The Visible and Invisible Effects of War

The Visible and Invisible Effects of War

Anything close to a full balance sheet on the most recent wars will be a long time in coming.

A story on NPR earlier this week brought back some personal memories from nearly four decades ago. The subject of the report—related to the seasonal topic of New Year's resolutions—was the science of overcoming addictions and other undesirable behaviors. The piece began by discussing illicit drug use among U.S. troops in the Vietnam War, which was recognized at the time as so serious a problem that it stimulated a larger antidrug effort, with President Nixon appointing a drug czar and declaring drug abuse to be “public enemy number one in the United States.” As an army lieutenant during the last year of the war, I helped to run a replacement depot outside Saigon through which nearly all the remaining U.S. troops departed Vietnam. One of the principal parts of the processing was a urinalysis to identify heroin users, who were separated from the other troops and sent to a detoxification center. The proportion of users was disturbingly high. Nixon's drug czar, interviewed on the NPR report, said about 40 percent of enlisted men had tried heroin, and of those about half became addicted.
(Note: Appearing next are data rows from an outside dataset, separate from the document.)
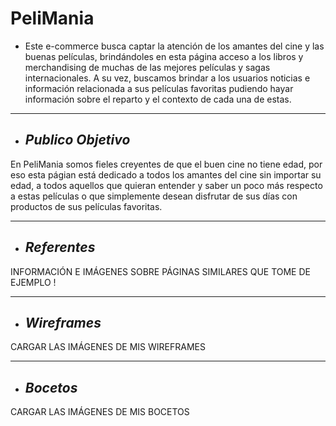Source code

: # PeliMania

+ Este e-commerce busca captar la atención de los amantes del cine y las buenas películas, brindándoles en esta página acceso a los libros y merchandising de muchas de las mejores películas y sagas internacionales. A su vez, buscamos brindar a los usuarios noticias e información relacionada a sus películas favoritas pudiendo hayar información sobre el reparto y el contexto de cada una de estas.
___

+ ## ___Publico Objetivo___
En PeliMania somos fieles creyentes de que el buen cine no tiene edad, por eso esta págian está dedicado a todos los amantes del cine sin importar su edad, a todos aquellos que quieran entender y saber un poco más respecto a estas películas o que simplemente desean disfrutar de sus días con productos de sus películas favoritas.
___

+ ## ___Referentes___
INFORMACIÓN E IMÁGENES SOBRE PÁGINAS SIMILARES QUE TOME DE EJEMPLO !
___

+ ## ___Wireframes___
CARGAR LAS IMÁGENES DE MIS WIREFRAMES
___

+ ## ___Bocetos___
CARGAR LAS IMÁGENES DE MIS BOCETOS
The good news about the drug use among the Vietnam veterans was that after they had been detoxified and returned to the United States, only about five percent of those who were addicted in Vietnam became re-addicted. This was a far lower relapse rate than for people who had acquired their initial drug addictions within the United States. The principal explanation offered for this finding is that environment and circumstances are all-important. Habitual behaviors are associated for each person with a particular environment or circumstance. For the soldiers who used heroin, that environment was the war in Vietnam. Once out of that environment, they had a much better chance of kicking the habit for good. So according to the NPR story, if you want, say, to stop smoking, don't linger in that area in front of your office-building's entrance where you and others have been accustomed to having a cigarette.

Other afflictions that Vietnam veterans brought home with them were more persistent than the drug abuse. Besides physical wounds, many suffered from what we have come to know as post-traumatic stress disorder. Although similar conditions had certainly been noted with veterans of earlier wars (some who had been in World War II were said to suffer from “shell shock”), recognition of this syndrome as a major effect of the Vietnam War was slow in coming. PTSD was not even defined as a distinct disorder until the 1980s, and it wasn't until a decade after the war that Congress mandated a comprehensive study of this and other problems among the Vietnam veterans. The PTSD was persistent. A later survey conducted fourteen years later found that the proportion of veterans still suffering symptoms of PTSD had barely changed from the earlier study.

Recognition of lingering problems of veterans, including especially PTSD, fortunately has been earlier and more complete with our most recent wars than it was with the Vietnam War. But the problems are no less serious, and no less chronic and lingering, for being recognized. Problems both invisible, including the psychological demons, and visible, including lost limbs, are long lasting or permanent and will be part of the legacy of the wars for decades to come.

The medical care and other economic costs entailed by that legacy are large and important in their own right, of course. They also can serve as a metaphor for the broader political and other consequences of our most recent wars. Those consequences include the short-term and the long-term, the visible and the invisible, the expected and the unexpected. Unexpected consequences of foreign wars are almost always numerous and extensive. They can be either positive or negative, although most of the unexpected results tend to be negative; what is planned for tends to be more what is wished for than what is feared. Anything close to a full balance sheet on the wars will be a long time in coming. People still argue about the balance sheet for the Vietnam War.